Since the signals repeat so slowly, to me at least who have an analog oscilloscope with only three channels (even though with storage CRT), it was hard to catch the spikes during the MUX transitions, but they're there! They raise all the way up to 1.5 ish volts, and the big part of them last for some 200us.
But the evil is in the lingering... as the discharge is exponential, after the greater part of the spike went away, the reminiscent charge can take quite long to dissipate and it's impossible to see it well in the oscilloscope because it's Hi-Z and 60Hz pick-up gets in the way of a cleaner reading (and adding a capacitor to filter out the signal is not an option).
And I was only able to reach any conclusion because in my scope (a Tek 7623A), I have a 7A13 (differential comparator), which allowed me to increase the gain all the way up to 1mV/div and use the infinity impedance input (whch is quite leaky in comparison to the 197's input btw).
But further down the rabbit hole, I`m finally coming to a conclusion about what was annoying me the most, which is the quite high noise of 2 digits (+ or = 40ish counts), even shorting the inputs.
I knew the charge injection from the MUX was a "bitch", but I also knew it could not be the cause for that with shorted inputs.
And as this +-40 counts are irrespective of range, I knew it could only be from the A/D itself, so I went down that road and started investigating the A/D operation.
I was looking at the output of the integrator and finding it very weird that I could never see it goes through the "Single Slope" stage of the conversion.
I could see it doing the multiple charge-balance up/down ramps, but it would never go to zero volts... instead it was going - every so often - to saturation of the A/D integrator op-amp (all the way to +V).
At first I wasn't sure if that was some artifact from the way how the uP controls the process... but as I dug a little bit more into the A/D workings, I can now tell for sure there's something wrong with the A/D.
It seems it's not performing (at all) the last stage of "Single Slope" conversion...It's obtaining whatever readings it's getting with only the result of the first stage of the conversion (i.e. the "charge-balance" stage).
I never thought it would be even possible to have such a "gross" malfunction and the meter still be able to operate... but that, I think, it's thanks to the "software calibration" feature and the fact the calibration constants can compensate for a very wrong reading.

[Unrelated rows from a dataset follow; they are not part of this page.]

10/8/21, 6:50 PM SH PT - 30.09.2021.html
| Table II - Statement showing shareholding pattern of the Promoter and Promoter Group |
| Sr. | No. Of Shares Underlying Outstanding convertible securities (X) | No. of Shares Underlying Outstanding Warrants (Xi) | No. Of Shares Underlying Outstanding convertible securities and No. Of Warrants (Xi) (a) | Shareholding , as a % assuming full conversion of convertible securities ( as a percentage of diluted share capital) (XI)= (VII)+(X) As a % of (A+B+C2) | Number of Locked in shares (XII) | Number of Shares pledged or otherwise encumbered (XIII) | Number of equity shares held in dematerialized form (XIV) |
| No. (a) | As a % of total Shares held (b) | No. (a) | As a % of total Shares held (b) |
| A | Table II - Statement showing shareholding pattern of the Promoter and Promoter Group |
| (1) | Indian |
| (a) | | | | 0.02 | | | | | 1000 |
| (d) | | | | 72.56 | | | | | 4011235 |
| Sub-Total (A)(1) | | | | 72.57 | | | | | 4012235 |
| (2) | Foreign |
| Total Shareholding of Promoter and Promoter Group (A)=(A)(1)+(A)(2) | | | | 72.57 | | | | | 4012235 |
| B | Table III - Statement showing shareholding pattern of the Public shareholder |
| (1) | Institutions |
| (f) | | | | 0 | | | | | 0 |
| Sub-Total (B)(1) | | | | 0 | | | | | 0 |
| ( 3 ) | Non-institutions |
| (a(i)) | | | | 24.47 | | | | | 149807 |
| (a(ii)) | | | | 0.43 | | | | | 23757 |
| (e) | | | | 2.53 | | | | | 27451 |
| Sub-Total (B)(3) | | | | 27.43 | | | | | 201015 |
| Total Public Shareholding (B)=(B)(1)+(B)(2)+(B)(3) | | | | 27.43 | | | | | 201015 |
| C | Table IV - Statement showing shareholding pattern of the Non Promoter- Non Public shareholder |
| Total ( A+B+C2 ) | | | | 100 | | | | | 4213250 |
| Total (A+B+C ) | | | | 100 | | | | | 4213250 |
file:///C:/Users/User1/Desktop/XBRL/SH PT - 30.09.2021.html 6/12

And no, I never "reset" the calibration constants because I was in the hopes I could still get away with having to calibrate the meter again.

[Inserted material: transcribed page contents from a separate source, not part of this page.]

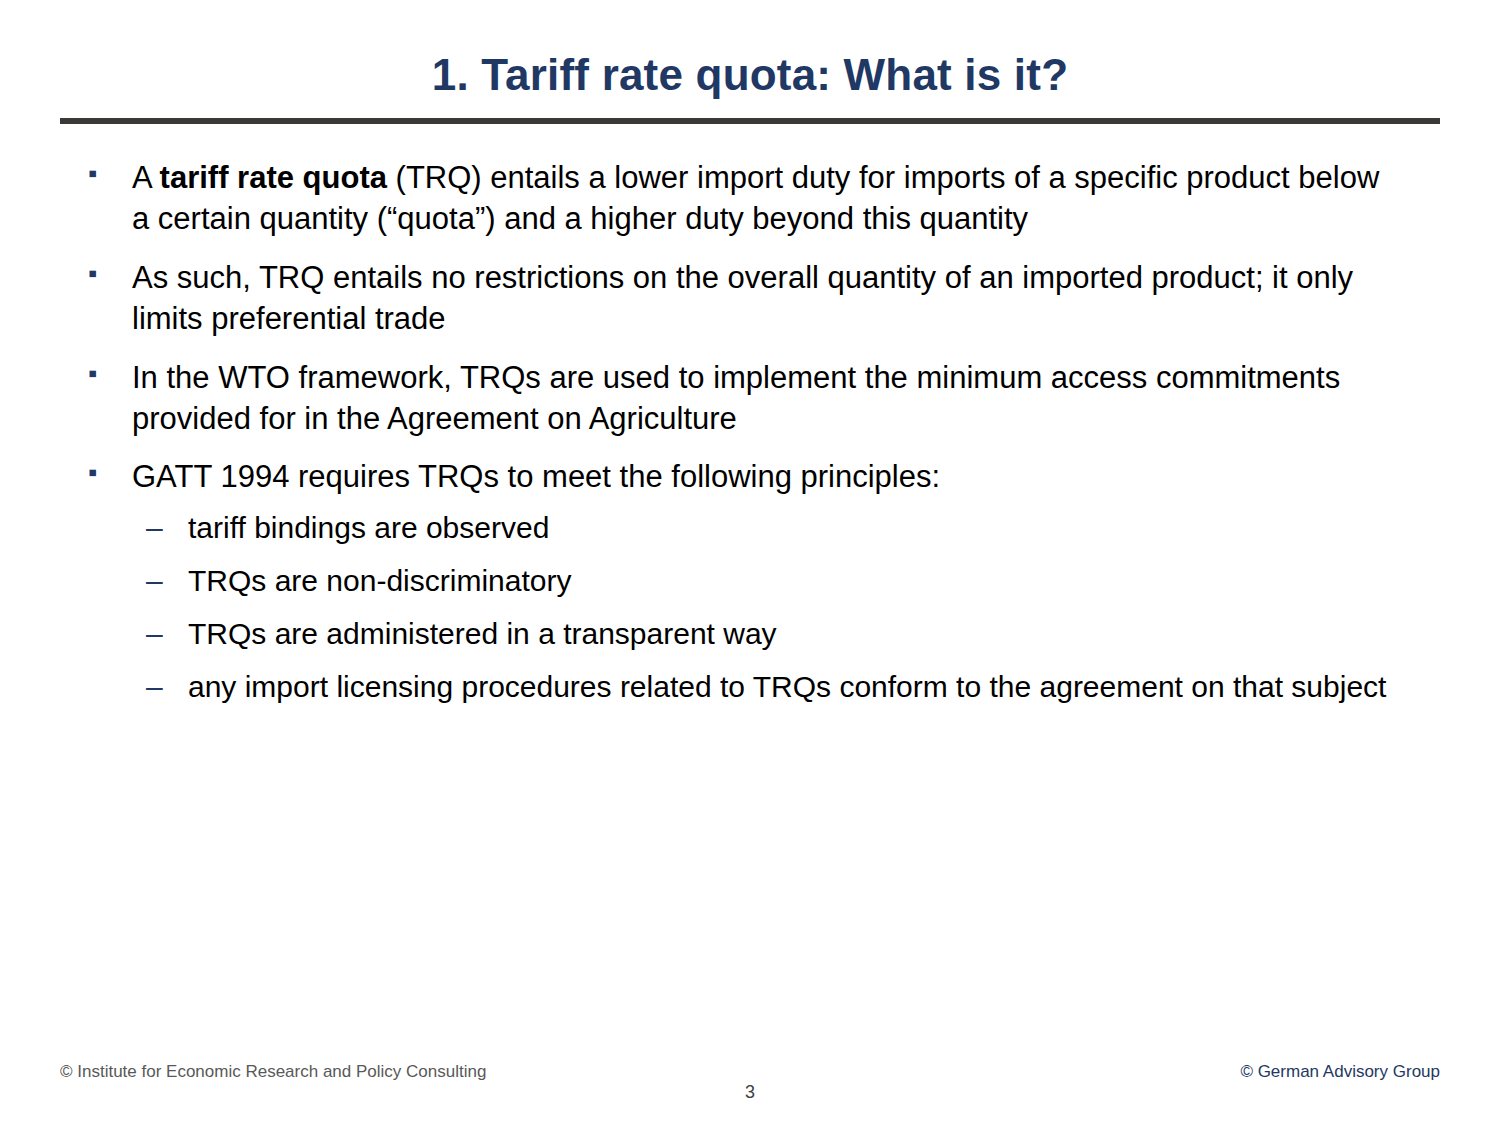1. Tariff rate quota: What is it?
A tariff rate quota (TRQ) entails a lower import duty for imports of a specific product below a certain quantity (“quota”) and a higher duty beyond this quantity
As such, TRQ entails no restrictions on the overall quantity of an imported product; it only limits preferential trade
In the WTO framework, TRQs are used to implement the minimum access commitments provided for in the Agreement on Agriculture
GATT 1994 requires TRQs to meet the following principles:
tariff bindings are observed
TRQs are non-discriminatory
TRQs are administered in a transparent way
any import licensing procedures related to TRQs conform to the agreement on that subject
© Institute for Economic Research and Policy Consulting
© German Advisory Group
3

Right now I have unsoldered all the analog part of the A/D circuitry because I wanted to be sure there was nothing hiding under the components (maybe some contamination, or solder flux, etc...), and also be able to confirm out-of-circuit, if all the components are healthy.
But as soon as I put everytihng back again, I`m sure I`ll be able to monitor the relevant control signals and understand why the A/D is not performing the last "Single Slope" conversion stage.
I`ll keep you all posted. I think I`m very close to solve this problem (which I think is exactly the same as what @Trobbins have).